▸ **Excerpt**
..........

I was all the questions. And every thought train lead me to one destination – I had clearly scared him off and he didn’t want to go on a date with me at all. Why did no-one want to stay and give me a chance?
The worst bit about all of that? Remember how I said you can’t message on Breeze? How could I have scared him off if we’d never actually spoken? [Sorry, what’s that noise? Ah! That’s the trauma alert, it goes off whenever it’s clear that our many negative dating experiences have caused deep rooted damage. We are trying everything to process this issue, please bear with us]. My profile was exactly the same as that of the person who he had ‘liked’, paid a drink token and booked a date in with.
Like all great spirals, I fell out of that one and (undoubtedly/probably/certainly) fell into another. M was lost to the sands of time.
Until a week ago, when his profile came up on Hinge. It was near enough the same as it had been on Breeze and, most importantly, I was still really keen and suspected we’d have a great date if we had a chance for one. Before sending a like, not a message – I was playing it coooool, because we’d matched before, albeit elsewhere and maybe he’d be keen too maybe? – I listened to his voicenote (Breeze doesn’t have that function). His voicenote was him daring the enquiring listener to guess from his accent whether he was from Australia or America.
Oh.
If he was international, a family funeral would be significant upheaval on a geographic-physical level as well as emotional and everything else. He’d have to travel and be away for an extended period of time. Maybe it wasn’t a made-up excuse. Maybe, despite what my brain had told me at the time, he was being truthful.

..........

▸ **Annotated element listings**

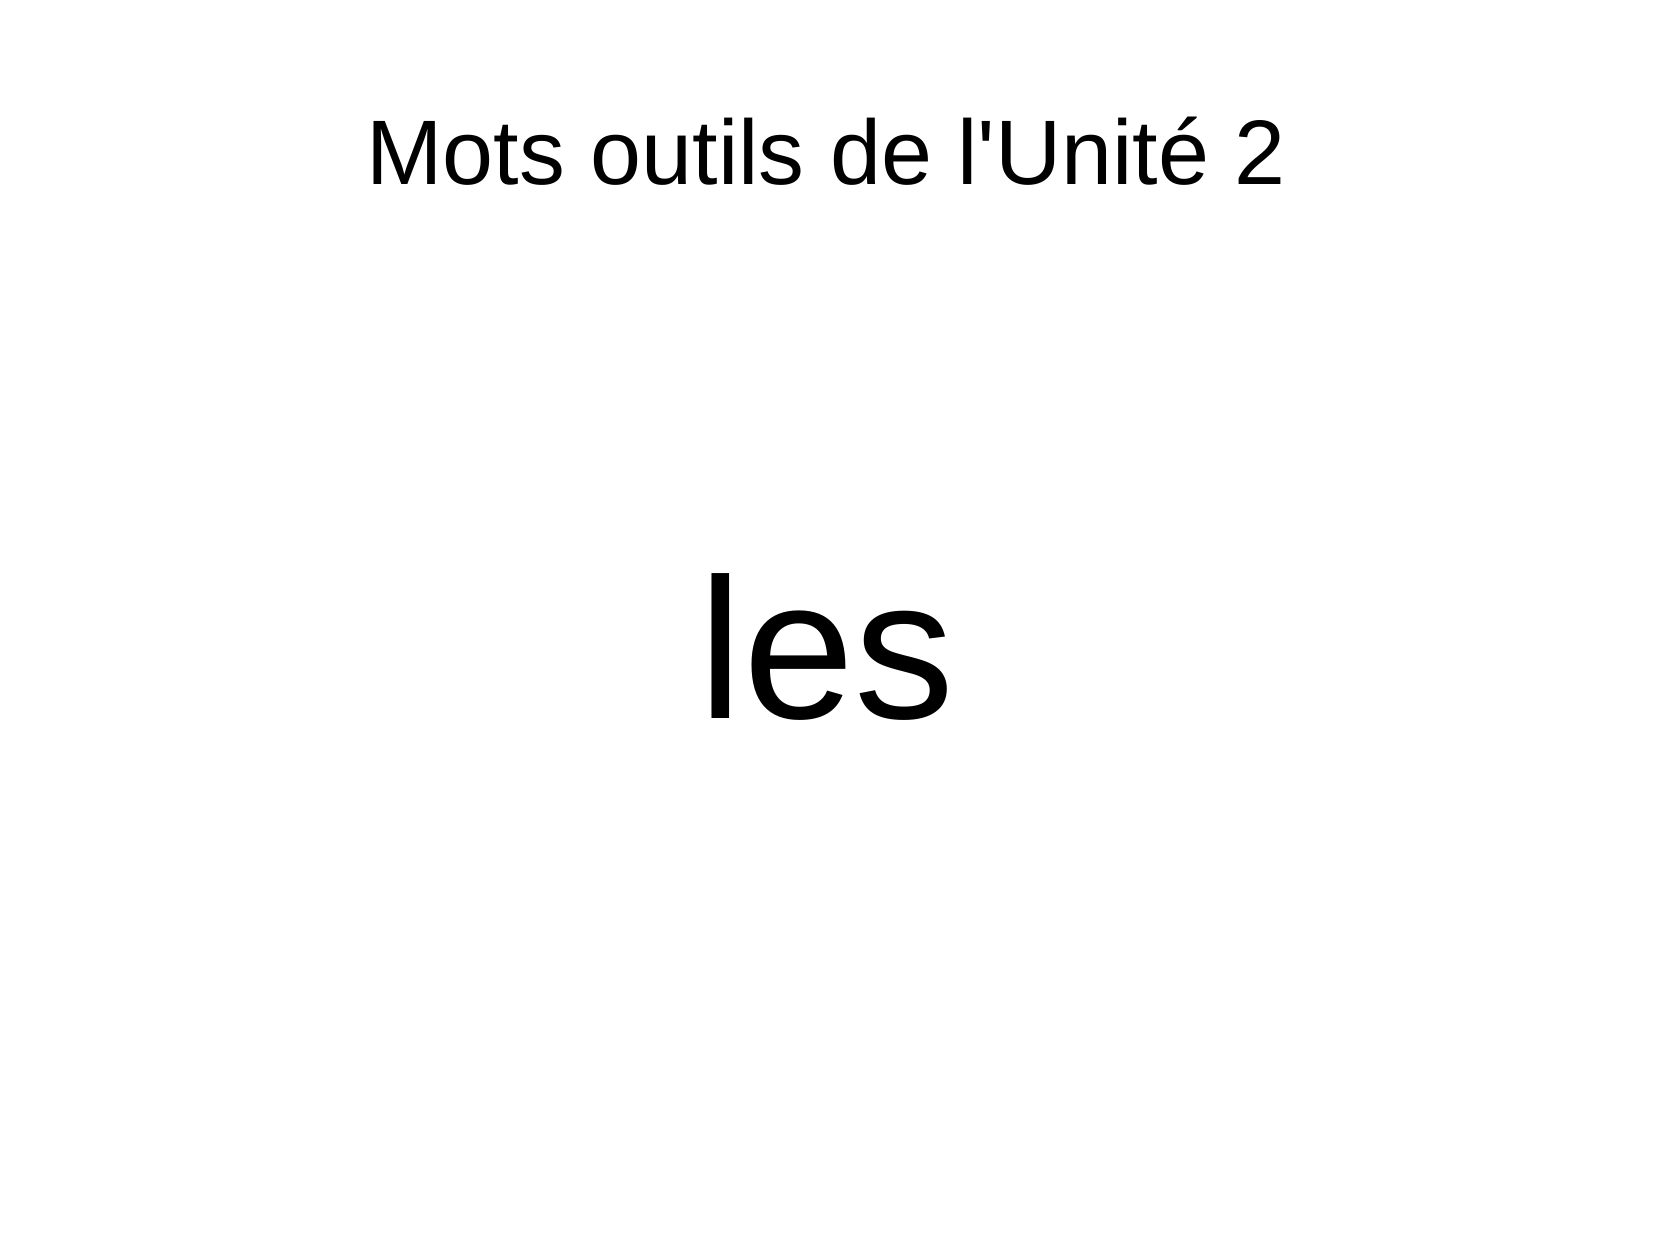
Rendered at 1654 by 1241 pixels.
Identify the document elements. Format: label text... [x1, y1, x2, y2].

title Mots outils de l'Unité 2 [82, 49, 1571, 257]
subtitle les [82, 290, 1571, 1010]
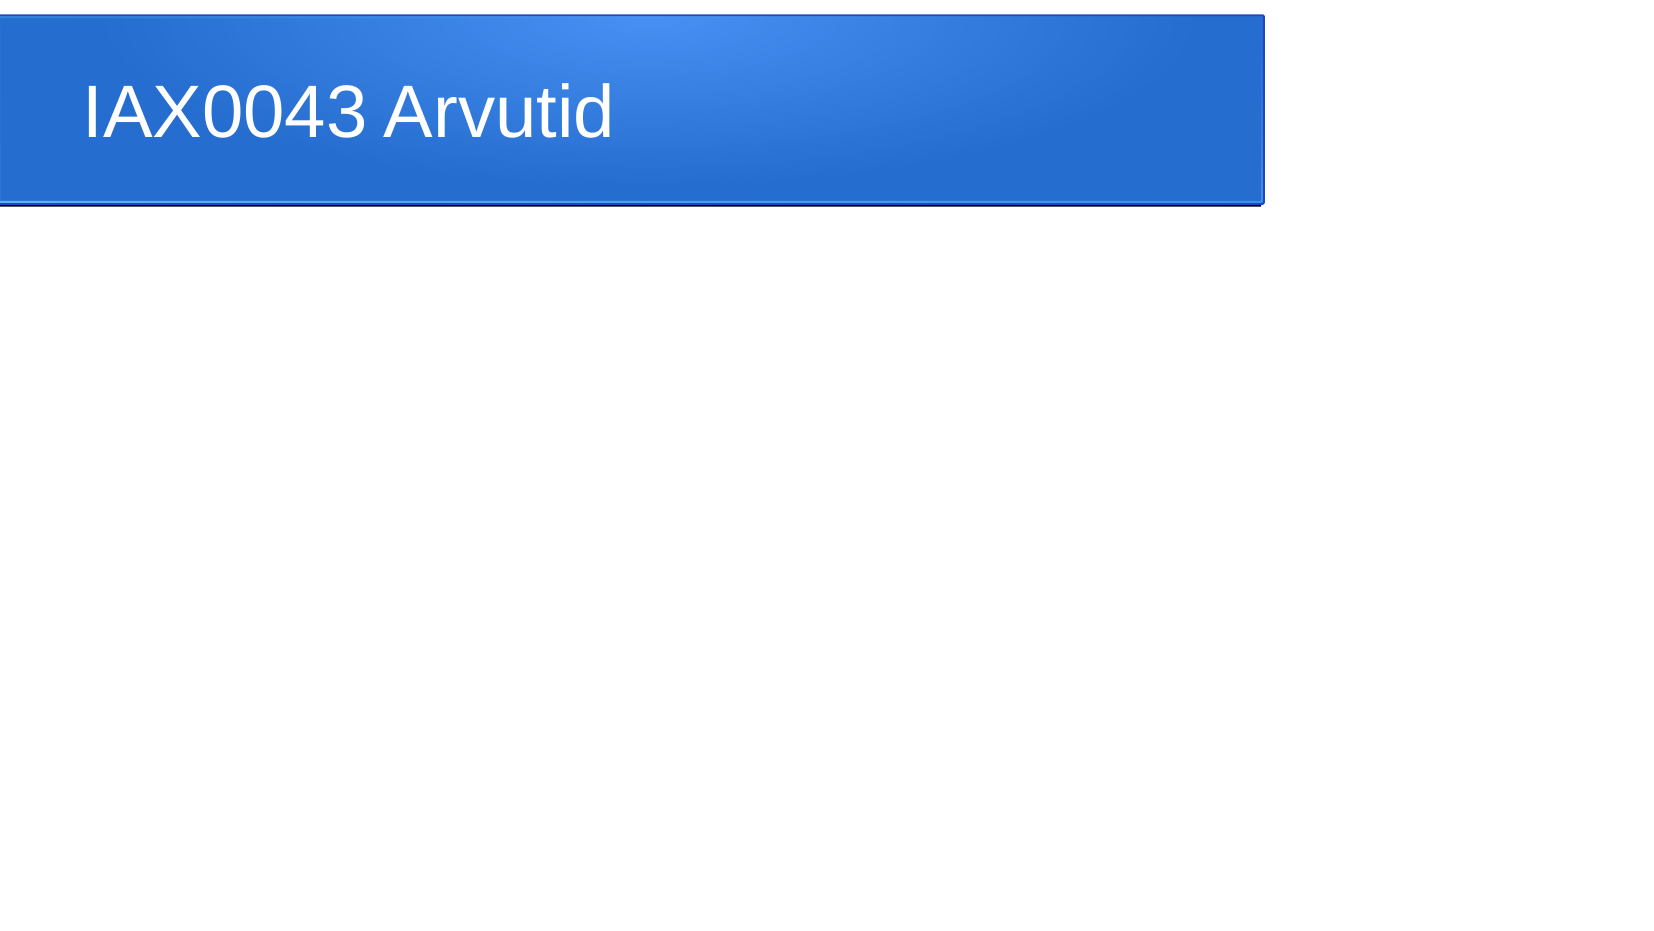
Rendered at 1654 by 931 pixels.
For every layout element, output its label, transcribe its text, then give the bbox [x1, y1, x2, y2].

title IAX0043 Arvutid [82, 35, 1235, 189]
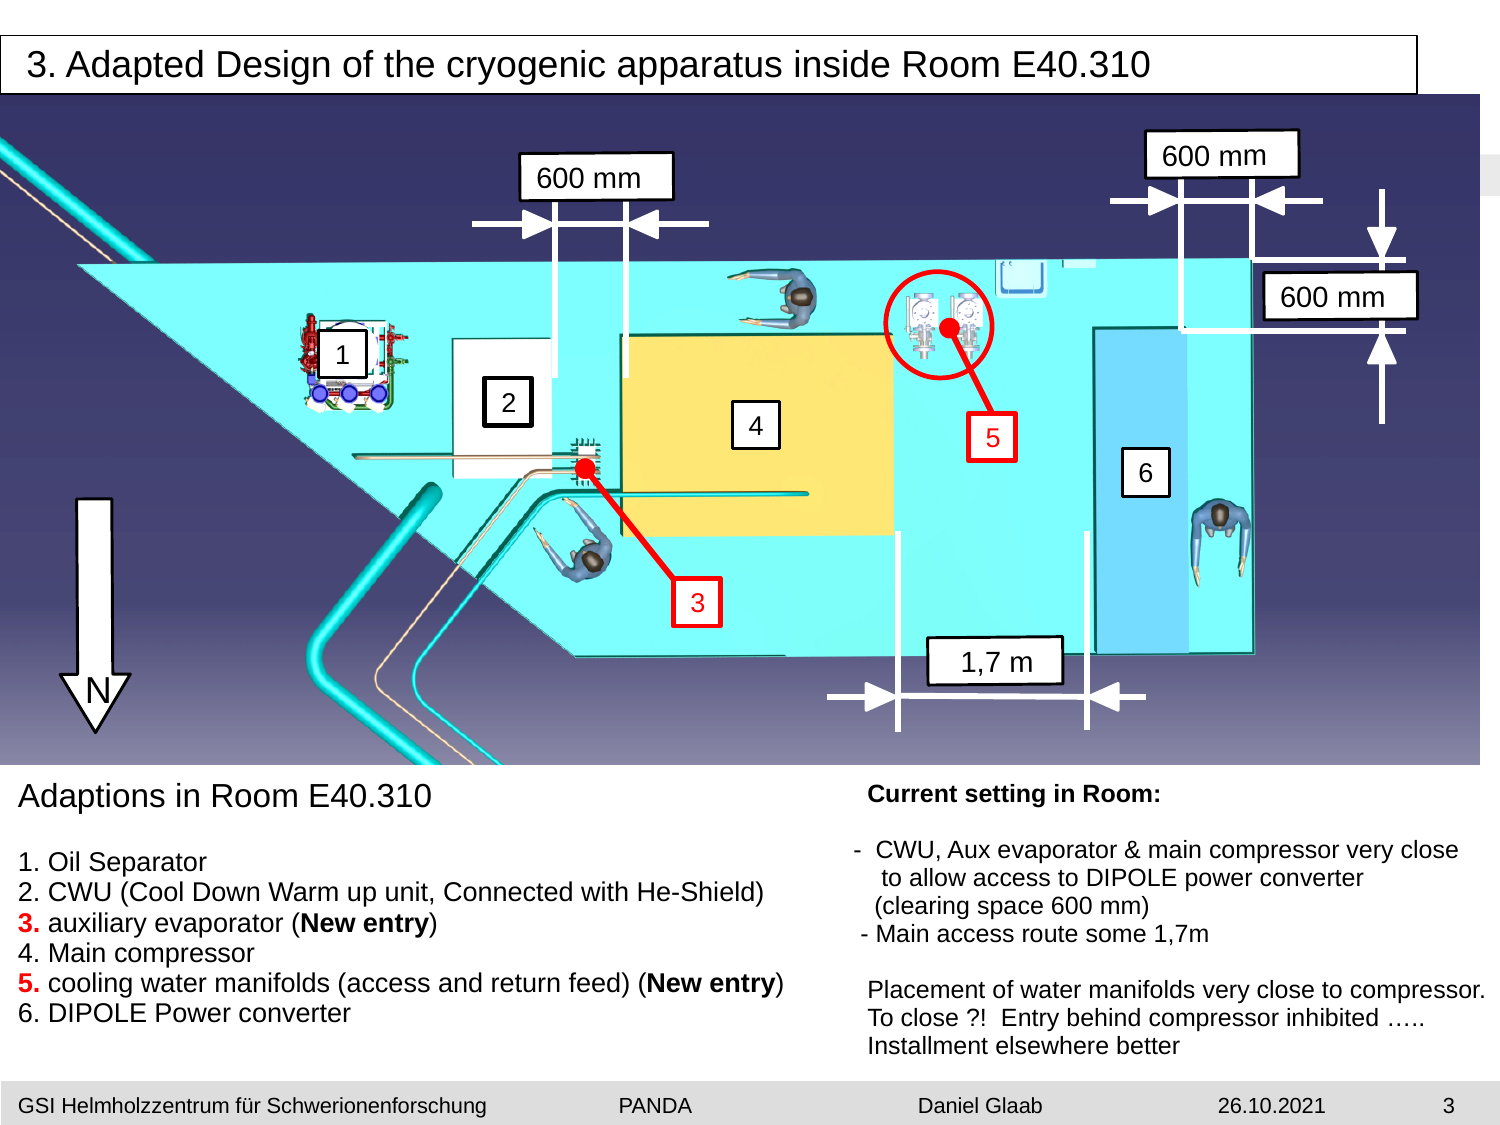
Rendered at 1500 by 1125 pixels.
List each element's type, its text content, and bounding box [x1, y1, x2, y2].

text_box 3 [673, 578, 721, 626]
text_box 1 [318, 330, 367, 378]
text_box 5 [968, 413, 1016, 461]
text_box 4 [732, 401, 780, 449]
text_box 2 [484, 377, 532, 426]
text_box 600 mm [1145, 129, 1300, 179]
text_box 600 mm [519, 152, 674, 201]
text_box [60, 674, 70, 691]
text_box GSI Helmholzzentrum für Schwerionenforschung PANDA Daniel Glaab 26.10.2021 3 [3, 1100, 1489, 1125]
text_box 3. Adapted Design of the cryogenic apparatus inside Room E40.310 [0, 35, 1418, 95]
text_box [87, 719, 104, 733]
picture [0, 94, 1500, 765]
text_box [76, 498, 113, 661]
text_box 6 [1122, 448, 1170, 497]
text_box 600 mm [1263, 271, 1418, 320]
text_box Current setting in Room: - CWU, Aux evaporator & main compressor very close to allow access to DIPOLE power converter (clearing space 600 mm) - Main access route some 1,7m Placement of water manifolds very close to compressor. To close ?! Entry behind compressor inhibited ….. Installment elsewhere better [838, 744, 1500, 1123]
text_box N [70, 661, 127, 719]
text_box 1,7 m [927, 636, 1063, 686]
text_box Adaptions in Room E40.310 1. Oil Separator 2. CWU (Cool Down Warm up unit, Connected with He-Shield) 3. auxiliary evaporator (New entry) 4. Main compressor 5. cooling water manifolds (access and return feed) (New entry) 6. DIPOLE Power converter [3, 732, 851, 1094]
text_box [0, 1080, 838, 1125]
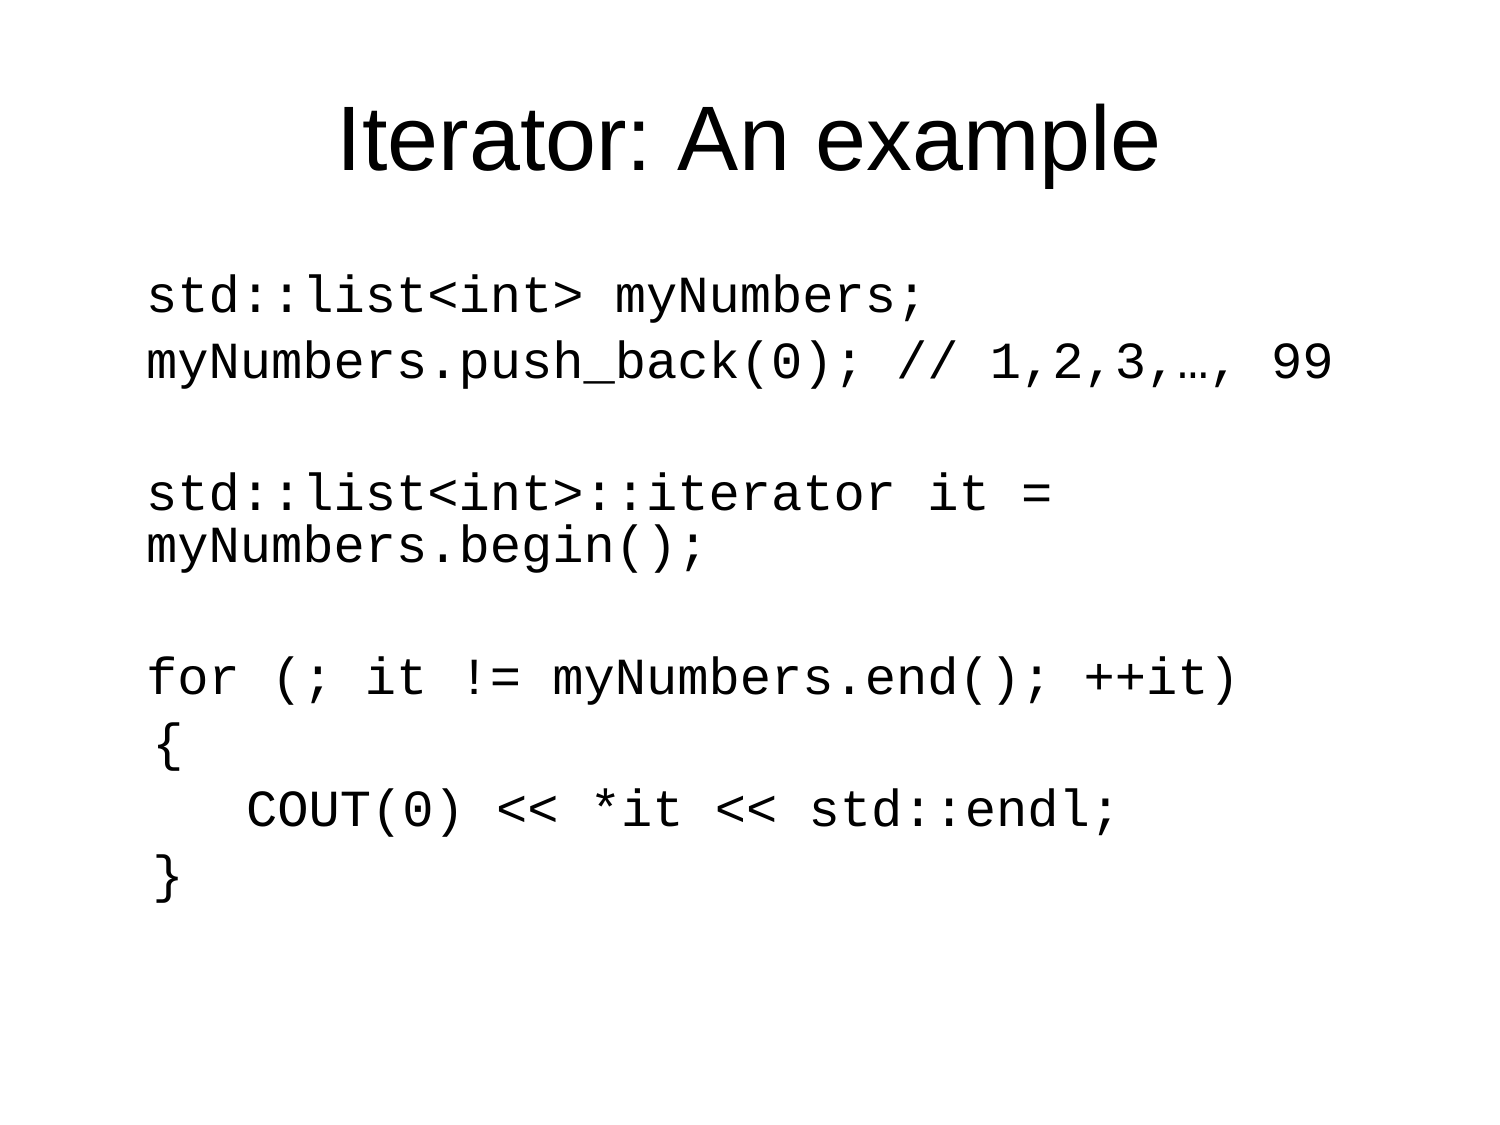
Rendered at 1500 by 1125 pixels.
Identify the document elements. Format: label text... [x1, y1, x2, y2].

list std::list<int> myNumbers; myNumbers.push_back(0); // 1,2,3,…, 99 std::list<int>::iterator it = myNumbers.begin(); for (; it != myNumbers.end(); ++it) { COUT(0) << *it << std::endl; } [75, 262, 1426, 1006]
title Iterator: An example [75, 45, 1426, 233]
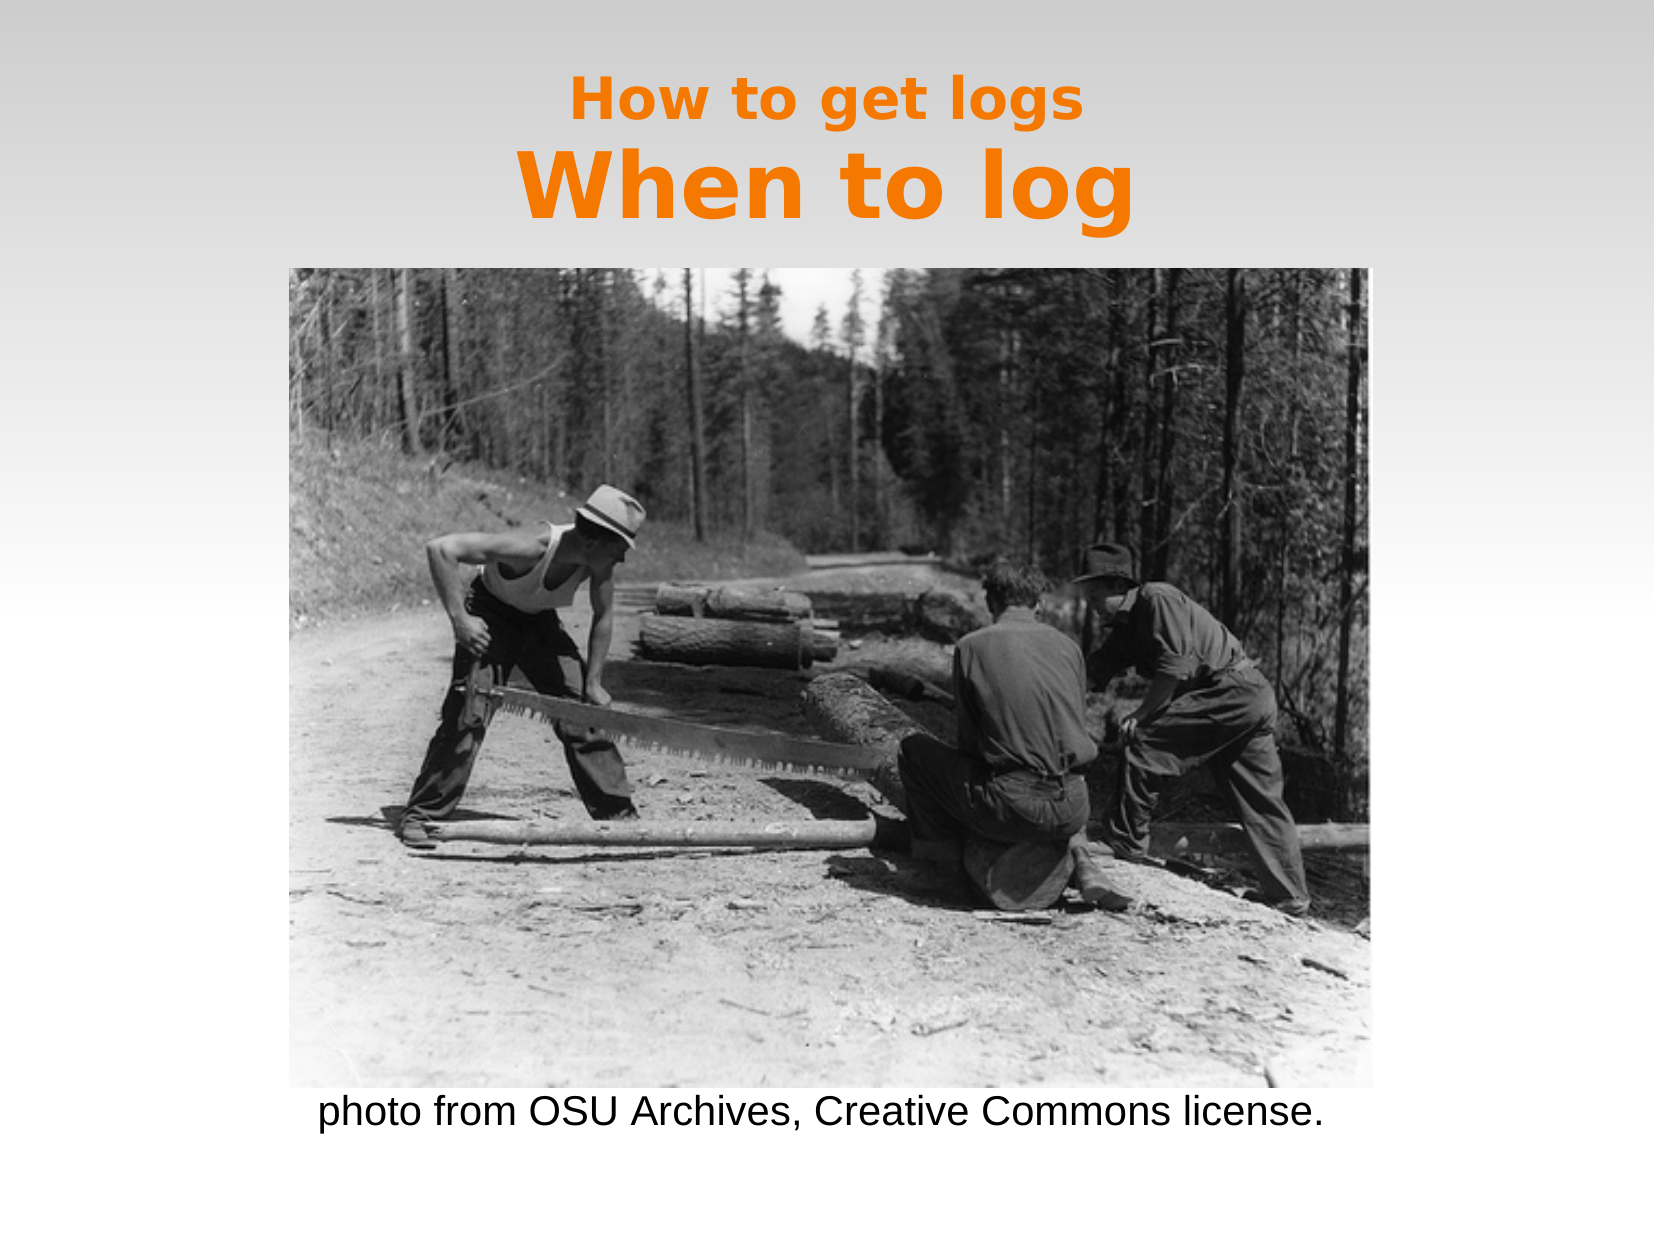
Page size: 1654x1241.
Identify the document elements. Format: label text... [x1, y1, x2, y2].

..........

Please print the part of the dating-app excerpt that begins at the words "I was all the" and stops after "sands of time.". You won't need the listings for this.

I was all the questions. And every thought train lead me to one destination – I had clearly scared him off and he didn’t want to go on a date with me at all. Why did no-one want to stay and give me a chance?
The worst bit about all of that? Remember how I said you can’t message on Breeze? How could I have scared him off if we’d never actually spoken? [Sorry, what’s that noise? Ah! That’s the trauma alert, it goes off whenever it’s clear that our many negative dating experiences have caused deep rooted damage. We are trying everything to process this issue, please bear with us]. My profile was exactly the same as that of the person who he had ‘liked’, paid a drink token and booked a date in with.
Like all great spirals, I fell out of that one and (undoubtedly/probably/certainly) fell into another. M was lost to the sands of time.